Zoeglossia Poem of the Week Series: Invisible Disabilities Made Visible in Poetry

Curated by Viktoria Valenzuela

Lucille Clifton asked us to, “come celebrate / with me that every day / something has tried to kill me / and has failed,” in her poem, won’t you celebrate with me. These lines repeat in my mind when having hard days. My disability is invisible. Some days, actually dying seems so near. It is unbearable when the pain causes involuntary writhing. Yet, here I am. Surviving. Thriving. Celebrating us all.

Despite the fact that I suffer with chronic pain from Fibromyalgia exacerbated by PTSD and extreme depression with anxiety, most friends know me as a constantly smiling or giggling person. I am also a constantly-shifting-in-my-seat kind of person. Every sensation, even emotional interactions, registers as pain. I avoid discomfort as much as possible, because as pain builds, I grow weary. This is the natural cycle of my experience with Fibromyalgia. 

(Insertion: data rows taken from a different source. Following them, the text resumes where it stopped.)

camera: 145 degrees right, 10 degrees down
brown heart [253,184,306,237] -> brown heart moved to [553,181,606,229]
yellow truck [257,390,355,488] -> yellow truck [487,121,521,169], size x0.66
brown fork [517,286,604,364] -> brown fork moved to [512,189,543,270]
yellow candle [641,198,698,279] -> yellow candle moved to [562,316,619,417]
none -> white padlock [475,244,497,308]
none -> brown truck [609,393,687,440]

The poem, I Reach for my Head the Moon, is one part of my account as a postpartum mother and turning forty years old and a response to seeing the drowned bodies of immigrating father and child, Óscar Alberto Martínez Ramírez (25), and his 23-month-old daughter, Angie Valeria, on the daily news. His wife, Tania Vanessa Ávalos, watched from the shore as they were pulled away by a strong river current on the Texas border. Imagining the pull Tania must have felt to watch her child float away prompted the images in my poem.

Body sensations, when evident in poetry can be captivating so when curating this collection, I kept focus on poet friends who also have invisible disabilities and who make specific mention of their lived experiences such as body sensations. What is also important is how the poems are a mark in recent human history. 

I am delighted to bring this curation which includes Leslie Contreras Schwartz (July 10), the Poet Laureate of Houston, Texas. She lives with Sjogren’s Syndrome and her poem, Leper on the Lawn, provides a visceral account of her experience with Covid-19 on top of her invisible disability. Poet Bree Rolfe (July 17), lives with the invisible disability of cystic fibrosis and writes about navigating this lifestyle in her book Who’s Going to Love the Dying Girl (Unsolicited Press). The poem, Bone Density Test in the Middle of a Pandemic, gives Rolf’s perspective on being a disabled person during the pandemic. 

So many did not survive the trump years, the pandemic, or other disabilities in this country. We lost millions of people who were living with invisible disabilities due to the decisions our government made. Everybody is eventually disabled and at least we have some poems to be a mark in time. Disability poetics is going to continue surviving and thriving.